Уже указание на индивидуальное служение напоминает о том условии утверждения смысла, которое не было выполнено в ряде изложенных нами учений и привело, несмотря на максимальные надежды (царство божие), к царству смерти и пустоты, к великому ничто. Это условие, звучащее парадоксально на первый взгляд и даже противоречиво, заключается в достижимости цели и возможности бесконечного стремления, т. е. в возможности бесконечно-конечной деятельности. Апологеты земли (Дюринг, Ницше) и пророки неба, «философы конца», как и подобает антиподам, больны одним грехом, совершаемым с противоположных концов: и те, и другие стоят перед недоуменным вопросом: ну и что же дальше? У апологетов земли все достигается, но все только смена, только этапы материи и так без конца; в сущности и человек бесперспективен, потому что перед ним только этапы, но нет ценного конечного пункта, ради которого нужны эти этапы. У философов конца яркая последняя точка – царство божие, все, но вместо конечной божественной цели оказывается пустота, ничто и смерть. Не даром все попытки представить, помыслить это абсолютное царство оказываются для нас или невозможными, или ведут к грубому перенесению относительных, человеческих чаяний на «небе» (мусульманское понимание рая не есть исключение). Не даром, говорят, что «в совершенном искусстве Рафаэля нет трепета живой души»[794], не потому ли, что оно именно совершенно? От совершенства мы уничтожаемся, нам необходима тоска, искание, устремление; как говорит Гераклит, «нехорошо для людей, когда им достается все, чего они хотят», – безразлично, будет ли это на земле или на небесах. Идея тихой невозмутимой гавани диктуется утомлением, религией усталости, но она не годится для паруса жизни. Величайшее достижение совпадает в «философии конца» с моментом установления абсолютной ненужности всего дальнейшего, перспективы «ничто», и оно несет для сознания, для мысли нестерпимую муку.
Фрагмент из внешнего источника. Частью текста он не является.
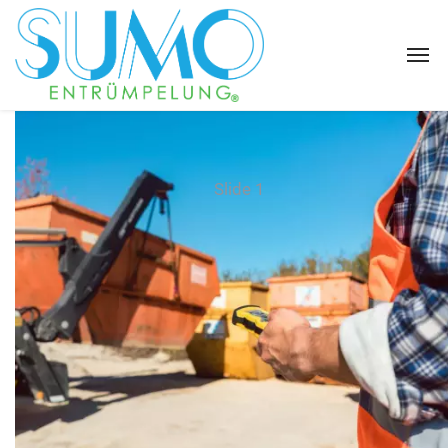
Slide 1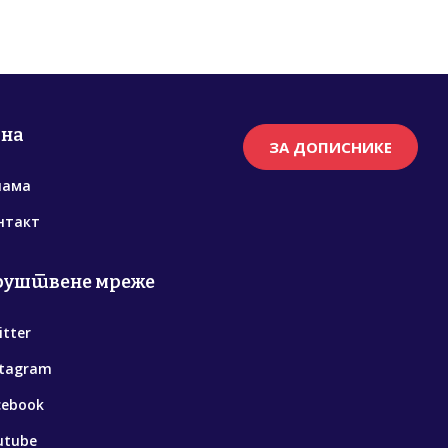
рна
ЗА ДОПИСНИКЕ
нама
нтакт
руштвене мреже
itter
stagram
cebook
utube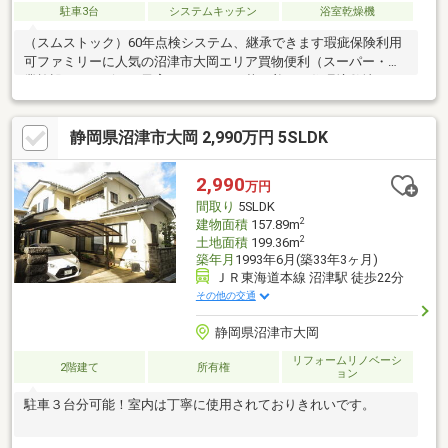
駐車3台
システムキッチン
浴室乾燥機
（スムストック）60年点検システム、継承できます瑕疵保険利用
可ファミリーに人気の沼津市大岡エリア買物便利（スーパー・商
業施設・コンビニ）子育てにやさしい落ち着いた住環境敷地97
坪。ガーデニング・家庭菜園・BBQが楽しめますLDKと一体利用
可能な和室床の間付の情緒漂う和室豊富な収納スペース風通しの
静岡県沼津市大岡 2,990万円 5SLDK
よい両面バルコニー南バルコニーでお洗濯も快適カースペース3台
2021年3月：外壁全面改修済2024年3月：外装リフォーム済2024年
8月：床・壁・天井リフォーム済2024年8月：水周りリフォーム済
2,990
万円
私道について 位置指定道路：あり ／ 持分：2/10
間取り
5SLDK
2
建物面積
157.89m
2
土地面積
199.36m
築年月
1993年6月(築33年3ヶ月)
ＪＲ東海道本線 沼津駅 徒歩22分
その他の交通
静岡県沼津市大岡
リフォームリノベーシ
2階建て
所有権
ョン
駐車３台分可能！室内は丁寧に使用されておりきれいです。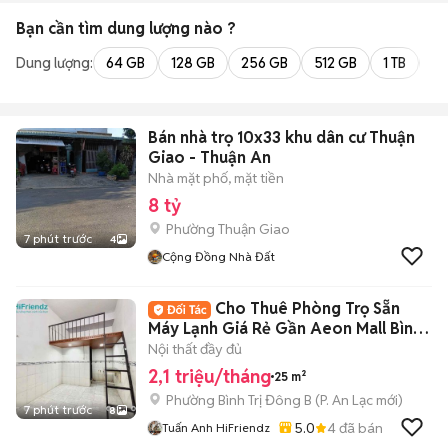
Bạn cần tìm
dung lượng
nào ?
Dung lượng:
64 GB
128 GB
256 GB
512 GB
1 TB
2 
Bán nhà trọ 10x33 khu dân cư Thuận
Giao - Thuận An
Nhà mặt phố, mặt tiền
8 tỷ
Phường Thuận Giao
7 phút trước
4
Cộng Đồng Nhà Đất
Cho Thuê Phòng Trọ Sẵn
Máy Lạnh Giá Rẻ Gần Aeon Mall Bình
Tân
Nội thất đầy đủ
2,1 triệu/tháng
25 m²
Phường Bình Trị Đông B
(
P. An Lạc
mới)
7 phút trước
8
5.0
4
đã bán
Tuấn Anh HiFriendz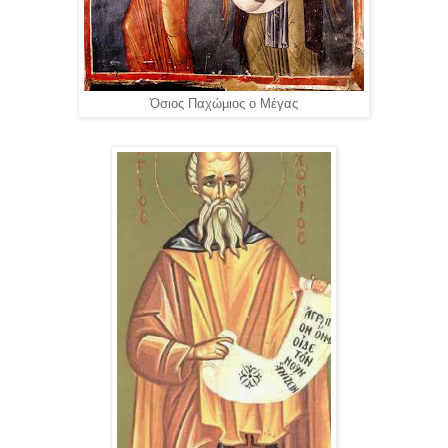
Όσιος Παχώμιος ο Μέγας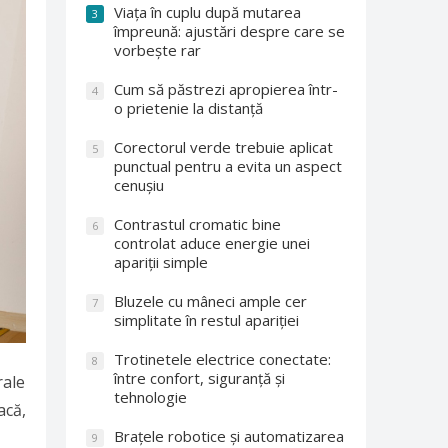
Viața în cuplu după mutarea
3
împreună: ajustări despre care se
vorbește rar
Cum să păstrezi apropierea într-
4
o prietenie la distanță
Corectorul verde trebuie aplicat
5
punctual pentru a evita un aspect
cenușiu
Contrastul cromatic bine
6
controlat aduce energie unei
apariții simple
Bluzele cu mâneci ample cer
7
simplitate în restul apariției
Trotinetele electrice conectate:
8
între confort, siguranță și
rale
tehnologie
acă,
Brațele robotice și automatizarea
9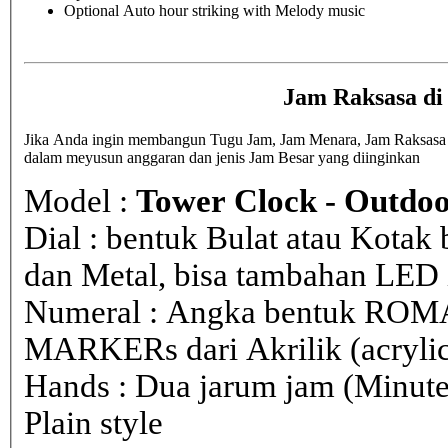
Optional Auto hour striking with Melody music
Jam Raksasa d
Jika Anda ingin membangun Tugu Jam, Jam Menara, Jam Raksasa di
dalam meyusun anggaran dan jenis Jam Besar yang diinginkan
Model :
Tower Clock - Outdoo
Dial : bentuk Bulat atau Kota
dan Metal, bisa tambahan LED i
Numeral : Angka bentuk ROM
MARKERs dari Akrilik (acryli
Hands : Dua jarum jam (Minute
Plain style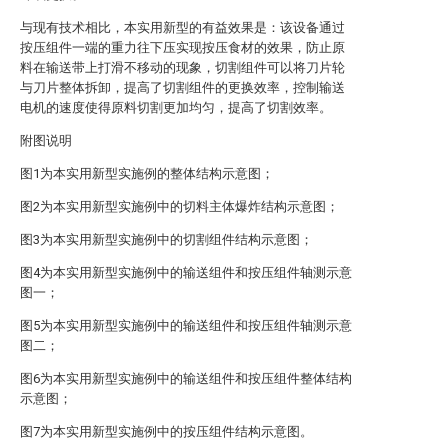
与现有技术相比，本实用新型的有益效果是：该设备通过
按压组件一端的重力往下压实现按压食材的效果，防止原
料在输送带上打滑不移动的现象，切割组件可以将刀片轮
与刀片整体拆卸，提高了切割组件的更换效率，控制输送
电机的速度使得原料切割更加均匀，提高了切割效率。
附图说明
图1为本实用新型实施例的整体结构示意图；
图2为本实用新型实施例中的切料主体爆炸结构示意图；
图3为本实用新型实施例中的切割组件结构示意图；
图4为本实用新型实施例中的输送组件和按压组件轴测示意
图一；
图5为本实用新型实施例中的输送组件和按压组件轴测示意
图二；
图6为本实用新型实施例中的输送组件和按压组件整体结构
示意图；
图7为本实用新型实施例中的按压组件结构示意图。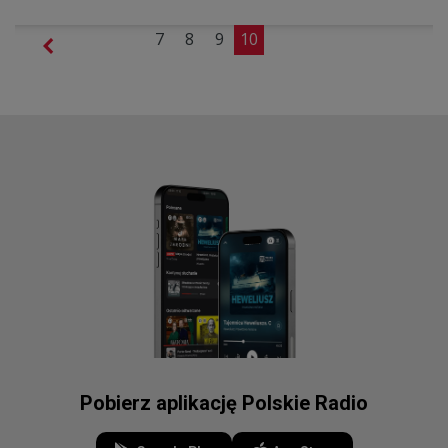
7
8
9
10
Pobierz aplikację Polskie Radio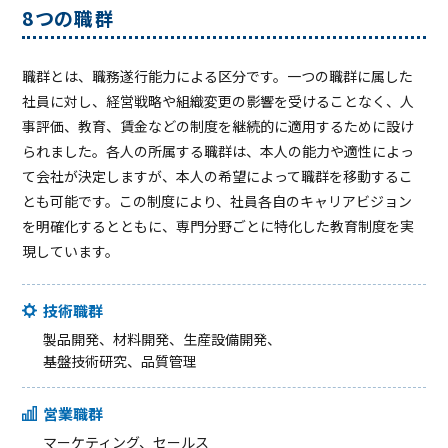
8つの職群
職群とは、職務遂行能力による区分です。一つの職群に属した
社員に対し、経営戦略や組織変更の影響を受けることなく、人
事評価、教育、賃金などの制度を継続的に適用するために設け
られました。各人の所属する職群は、本人の能力や適性によっ
て会社が決定しますが、本人の希望によって職群を移動するこ
とも可能です。この制度により、社員各自のキャリアビジョン
を明確化するとともに、専門分野ごとに特化した教育制度を実
現しています。
技術職群
製品開発、材料開発、⽣産設備開発、
基盤技術研究、品質管理
営業職群
マーケティング、セールス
Фихте глубоко правильно замечает[795], что у человека можно многое отнять, не уничтожая его достоинства и смысла, но только не возможность совершенствования, т. е. дальнейшей ценной деятельности. Таким образом и в том, и в другом случае все обращается в ничто, и нет объекта стремления.

В других случаях вскрывается другой грех: идеал только идеал, он бесконечно далек, недостижим; этапы к нему затерялись в бесконечной дали и исчезли. Тогда катастрофа неизбежна в иной форме: получается дьявольская игра, когда надо стремиться к недостижимой цели, стремиться к прогрессу, не веря в него, т. е. цель эта должна перестать быть целью, а тогда личность погибнет, останется только животное. И Соловьев был прав, когда он назвал идеализм, признающий идеал неосуществимым и не нуждающимся в его осуществлении, «пустословием»[796].
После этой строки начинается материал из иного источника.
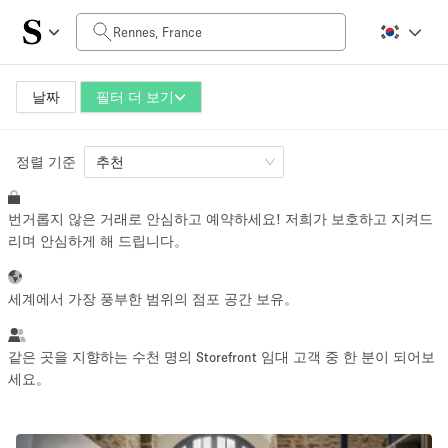
일일 비용
0€
5.000€+
날짜
필터 더 보기
정렬 기준
공간 크기
추천
번거롭지 않은 거래로 안심하고 예약하세요! 저희가 보호하고 지켜드
10 m²
500+ m²
리며 안심하게 해 드립니다。
~ 13 명
~ 650 명
세계에서 가장 풍부한 범위의 점포 공간 보유。
프로젝트 유형
같은 곳을 지향하는 수천 명의 Storefront 임대 고객 중 한 분이 되어보
세요。
Retail
Showroom
Event
Art
Food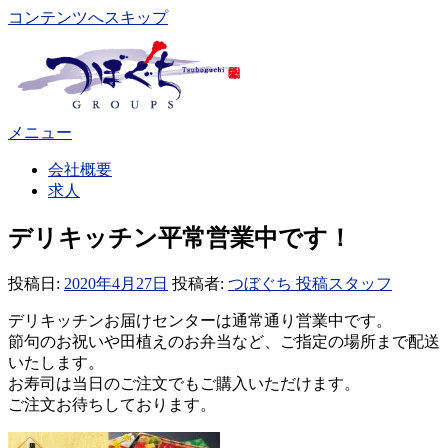
コンテンツへスキップ
メニュー
会社概要
求人
デリキッチン平常営業中です！
投稿日:
2020年4月27日
投稿者:
つぼぐち 投稿スタッフ
デリキッチンお届けセンターは通常通り営業中です。
節句のお祝いや田植えのお弁当など、ご指定の場所まで配送
いたします。
お寿司は当日のご注文でもご購入いただけます。
ご注文お待ちしております。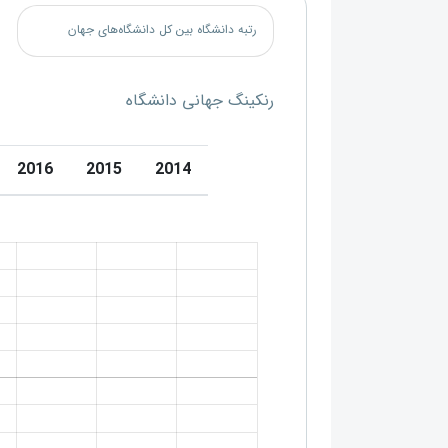
رتبه دانشگاه بین کل دانشگاه‌های جهان
رنکینگ جهانی دانشگاه
2016
2015
2014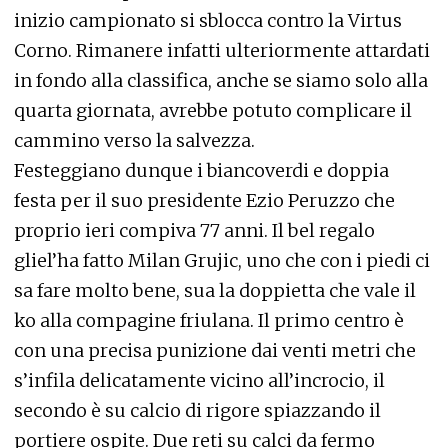
inizio campionato si sblocca contro la Virtus
Corno. Rimanere infatti ulteriormente attardati
in fondo alla classifica, anche se siamo solo alla
quarta giornata, avrebbe potuto complicare il
cammino verso la salvezza.
Festeggiano dunque i biancoverdi e doppia
festa per il suo presidente Ezio Peruzzo che
proprio ieri compiva 77 anni. Il bel regalo
gliel’ha fatto Milan Grujic, uno che con i piedi ci
sa fare molto bene, sua la doppietta che vale il
ko alla compagine friulana. Il primo centro è
con una precisa punizione dai venti metri che
s’infila delicatamente vicino all’incrocio, il
secondo è su calcio di rigore spiazzando il
portiere ospite. Due reti su calci da fermo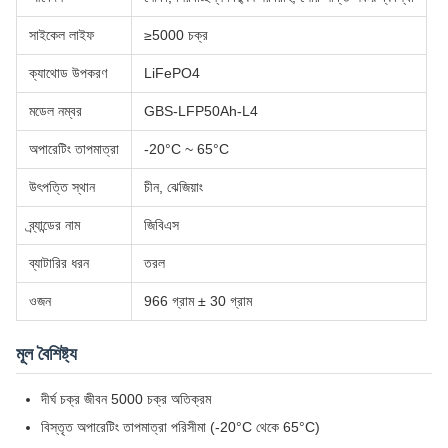
সাইকেল লাইফ
≥5000 চক্র
ক্যাথোড উপকরণ
LiFePO4
মডেল নম্বর
GBS-LFP50Ah-L4
অপারেটিং তাপমাত্রা
-20°C ~ 65°C
উৎপত্তি স্থান
চীন, ঝেজিয়াং
ব্র্যান্ডের নাম
জিবিএস
ব্যাটারির ধরন
তরল
ওজন
966 গ্রাম ± 30 গ্রাম
মূল বৈশিষ্ট্য
দীর্ঘ চক্র জীবন 5000 চক্র অতিক্রম
বিস্তৃত অপারেটিং তাপমাত্রা পরিসীমা (-20°C থেকে 65°C)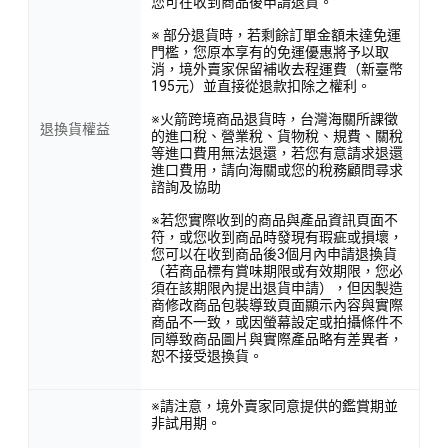
您可在收到商品後申請退貨。
※ 部分退貨時，若剩餘訂單金額未達免運
門檻，您原本享有的免運優惠將予以取
消，境外賣家保留補收去程運費（新臺幣
195元）並直接從退款扣除之權利。
※火箭跨境商品退貨時，台灣海關所課徵
退換貨權益
的進口稅、營業稅、貨物稅、規費、關稅
等進口費用無法退還，若您有意請求退還
進口費用，請向海關或您的稅務顧問尋求
諮詢及協助
※若您實際收到的商品與產品資訊頁面不
符，或您收到商品時發現有瑕疵或損壞，
您可以在收到商品後3個月內申請退換貨
（若商品標有賞味期限或有效期限，您必
須在該期限內提出退貨申請），但因製造
商修改商品包裝導致頁面顯示內容與實際
商品不一致，或因螢幕設定或拍攝條件不
同導致商品圖片與實際產品略有差異者，
恕不接受退換貨。
※請注意，境外賣家同意提供的鑑賞期並
非試用期。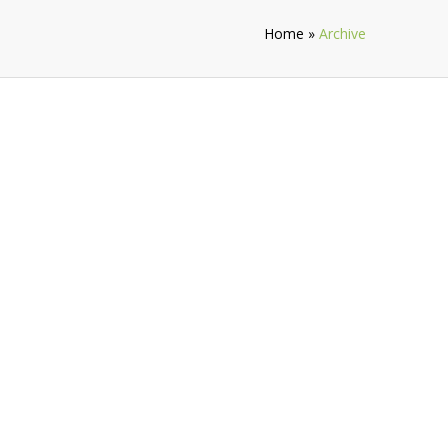
Home
»
Archive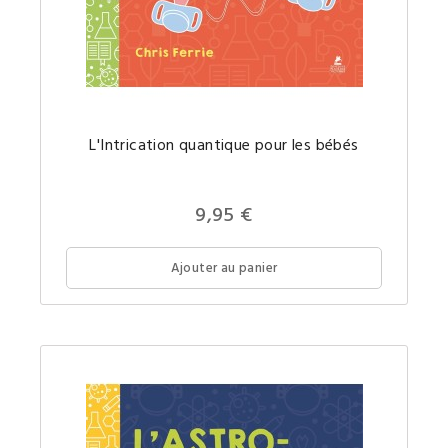
L'intric
L'Intrication quantique pour les bébés
quantiq
un
concept
comple
expliqu
9,95 €
simple
pour
votre
futur(e)
Ajouter au panier
petit(e)
génie.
Но такой идеал является нелепостью и психологически, и жизненно-этически. Идеал обращен к волевой стороне личности и к ее напряжению, но воля подчинена определенному закону: напряжение и проявление ее возможно только до того момента, пока есть сознание достижимости и выполнимости; уже сомнение в этом подрывает волю личности, а тем более убеждает в противоположном – оно делает волевое устремление к такой цели совершенно невозможным. Но этого мало: такой идеал ведет к отрицательным следствиям с жизненно-этической точки зрения, – к отказу от всяких усилий, к нигилизму отчаяния, к фарисейству и т. д., так как в нас живет сознание, что ведь из усилий личности все равно ничего не выйдет.
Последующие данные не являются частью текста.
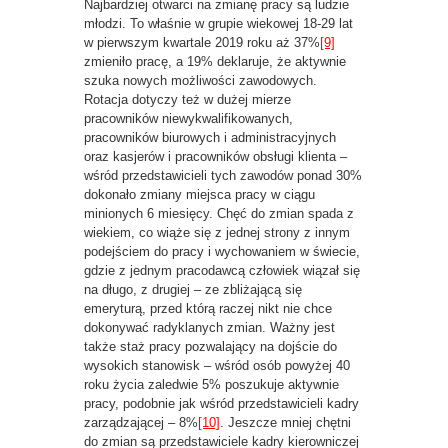
Najbardziej otwarci na zmianę pracy są ludzie
młodzi. To właśnie w grupie wiekowej 18-29 lat
w pierwszym kwartale 2019 roku aż 37%
[9]
zmieniło pracę, a 19% deklaruje, że aktywnie
szuka nowych możliwości zawodowych.
Rotacja dotyczy też w dużej mierze
pracowników niewykwalifikowanych,
pracowników biurowych i administracyjnych
oraz kasjerów i pracowników obsługi klienta –
wśród przedstawicieli tych zawodów ponad 30%
dokonało zmiany miejsca pracy w ciągu
minionych 6 miesięcy. Chęć do zmian spada z
wiekiem, co wiąże się z jednej strony z innym
podejściem do pracy i wychowaniem w świecie,
gdzie z jednym pracodawcą człowiek wiązał się
na długo, z drugiej – ze zbliżającą się
emeryturą, przed którą raczej nikt nie chce
dokonywać radyklanych zmian. Ważny jest
także staż pracy pozwalający na dojście do
wysokich stanowisk – wśród osób powyżej 40
roku życia zaledwie 5% poszukuje aktywnie
pracy, podobnie jak wśród przedstawicieli kadry
zarządzającej – 8%
[10]
. Jeszcze mniej chętni
do zmian są przedstawiciele kadry kierowniczej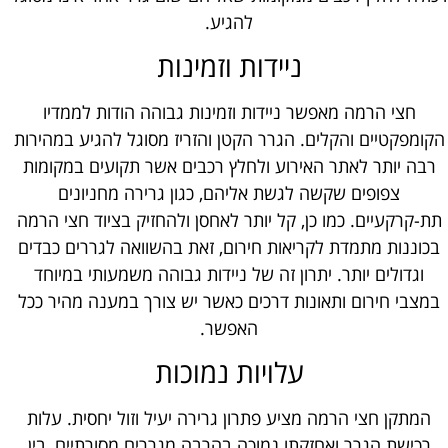
להגיע.
ניידות וזמינות
חצי הרמה מאפשר ניידות וזמינות גבוהה הודות לממדיו
הקומפקטיים והקלים. הגרר הקטן והזריז מסוגל להגיע במהירות
רבה יותר לאתר האירוע ולחלץ רכבים אשר תקועים במקומות
צפופים שקשה לגשת אליהם, כגון גרירה מחניונים
תת-קרקעיים. כמו כן, קל יותר לאחסן ולהחזיק בציוד חצי הרמה
בכוננות מתמדת לקריאות חירום, זאת בהשוואה לגררים כבדים
וגדולים יותר. יתרון זה של ניידות גבוהה משמעותי במיוחד
במצבי חירום ותאונות דרכים כאשר יש צורך במענה מהיר ככל
האפשר.
עלויות נמוכות
המתקן חצי הרמה מציע פתרון גרירה יעיל וזול יחסית. עלות
רכישת הגרר ואחזקתו נמוכה בהרבה מגררים מסורתיים, בין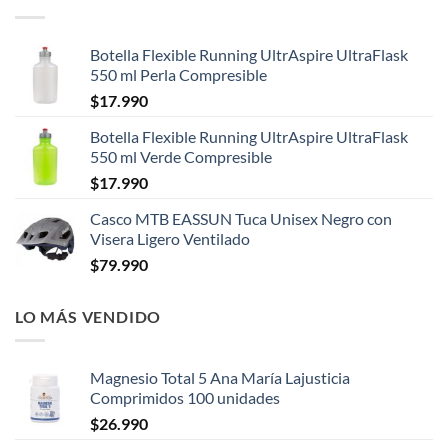
Botella Flexible Running UltrAspire UltraFlask
550 ml Perla Compresible
$
17.990
Botella Flexible Running UltrAspire UltraFlask
550 ml Verde Compresible
$
17.990
Casco MTB EASSUN Tuca Unisex Negro con
Visera Ligero Ventilado
$
79.990
LO MÁS VENDIDO
Magnesio Total 5 Ana María Lajusticia
Comprimidos 100 unidades
$
26.990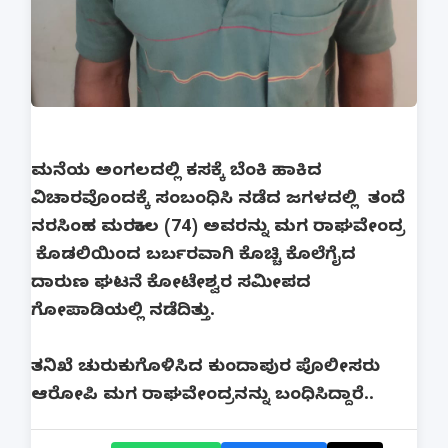
ಮನೆಯ ಅಂಗಲದಲ್ಲಿ ಕಸಕ್ಕೆ ಬೆಂಕಿ ಹಾಕಿದ
ವಿಚಾರವೊಂದಕ್ಕೆ ಸಂಬಂಧಿಸಿ ನಡೆದ ಜಗಳದಲ್ಲಿ ತಂದೆ
ನರಸಿಂಹ ಮರಕಾಲ (74) ಅವರನ್ನು ಮಗ ರಾಘವೇಂದ್ರ
ಕೊಡಲಿಯಿಂದ ಬರ್ಬರವಾಗಿ ಕೊಚ್ಚಿ ಕೊಲೆಗೈದ
ದಾರುಣ ಘಟನೆ ಕೋಟೇಶ್ವರ ಸಮೀಪದ
ಗೋಪಾಡಿಯಲ್ಲಿ ನಡೆದಿತ್ತು.
ತನಿಖೆ ಚುರುಕುಗೊಳಿಸಿದ ಕುಂದಾಪುರ ಪೊಲೀಸರು
ಆರೋಪಿ ಮಗ ರಾಘವೇಂದ್ರನನ್ನು ಬಂಧಿಸಿದ್ದಾರೆ..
Е. Н. Трубецкой указывает[797] на интересный факт, что «с тех пор как человек начал размышлять о жизни, жизнь бессмысленная всегда представлялась ему в виде замкнутого в себе порочного круга: это стремление, не достигающее цели. О таком понимании бессмыслицы красноречиво говорят многочисленные образы ада у древних и у христиан: царь Иксион, вечно вращающийся в огненном колесе; бочка Данаид, муки Тантала, Сизифова работа – вот классические изображения бессмысленной жизни у греков».